Overview

Lionel Paget Hedges (13 July 1900 – 12 January 1933) was an English amateur first-class cricketer whose feats as a schoolboy at Tonbridge School led him to be named, in 1919, as one of the Wisden Cricketers of the Year.[1]

Early life and education

Hedges was born at Streatham in London in 1900. He attended Tonbridge School in Kent where he was in the school cricket team from 1916 to 1919.[2] He was described as a “brilliant schoolboy batsman”, captaining the side during his final year.[2] Hedges was one of five public schoolboys selected as Wisden Cricketers of the Year in the 1919 edition in the absence of first-class cricket during the First World War after scoring 632 runs for Tonbridge in 1918.[3] He went on to an even better season in 1919, scoring a school record 1,038 runs, including scores of 193, 176 and 163.[2][3][4]

Cricket career

Hedges made his first-class debut for Kent County Cricket Club in July 1919 against Middlesex at Maidstone in the 1919 County Championship.[5] He went up to Trinity College, Oxford, later in the year and won a cricket Blue as a freshman in 1920, going on to play in three University matches and appear in 35 first-class matches for the University cricket team.[2][3][5]

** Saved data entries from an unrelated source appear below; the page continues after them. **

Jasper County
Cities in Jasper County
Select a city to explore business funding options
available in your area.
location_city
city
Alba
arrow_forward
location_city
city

He continued to play for Kent whilst at Oxford. His best season was in 1921 when he scored 1,138 runs, whilst his highest score, 130 against Yorkshire, came in 1920 at Maidstone.[2] He played 52 times for Kent between 1919 and 1924, making two centuries, before leaving the county to take up a post as a school teacher at Cheltenham College in Gloucestershire.[3] He was considered to be an exceptional fielder, generally at cover point, throughout his cricketing career, although his batting, at first-class level at least, declined.[2]

Hedges played only one first-class match in 1925 whist qualifying to play for Gloucestershire. He made his debut for his new county in 1926 and went on to play 30 times for them, most frequently at grounds in Cheltenham. He played for Cheltenham Cricket Club whilst a master at the college, scoring over 1,000 runs in 1925, his first with the club, and being elected captain ahead of the 1926 season.[6]

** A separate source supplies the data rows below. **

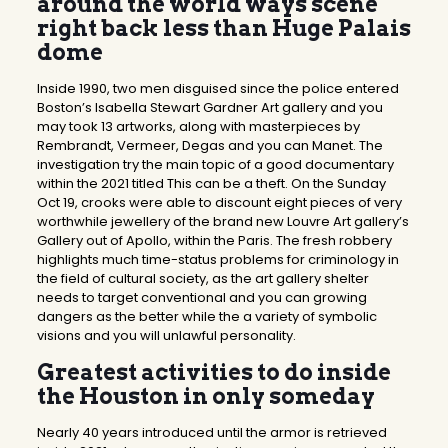
around the world ways scene
right back less than Huge Palais
dome
Inside 1990, two men disguised since the police entered
Boston’s Isabella Stewart Gardner Art gallery and you
may took 13 artworks, along with masterpieces by
Rembrandt, Vermeer, Degas and you can Manet. The
investigation try the main topic of a good documentary
within the 2021 titled This can be a theft. On the Sunday
Oct 19, crooks were able to discount eight pieces of very
worthwhile jewellery of the brand new Louvre Art gallery’s
Gallery out of Apollo, within the Paris. The fresh robbery
highlights much time-status problems for criminology in
the field of cultural society, as the art gallery shelter
needs to target conventional and you can growing
dangers as the better while the a variety of symbolic
visions and you will unlawful personality.
Greatest activities to do inside
the Houston in only someday
Nearly 40 years introduced until the armor is retrieved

His final first-class match came in August 1929 and he gave up the Cheltenham captaincy at the end of the same season, playing less club cricket in 1930 and 1931 before appearing regularly again for Cheltenham in 1932.[5][6] He was expected to be awarded the captaincy again in 1933 but died before the start of the new season.[6][7]

Professional and private life

Hedges worked as a school master at Cheltenham College from the autumn of 1924 until his death. He was an “accomplished amateur stage actor” and well known for his “exceptional personality”.[8] In 1931 he acted in the film Tell England.

Hedges died in 1933 at Cheltenham at the age of 32 after contracting influenza.[2][4]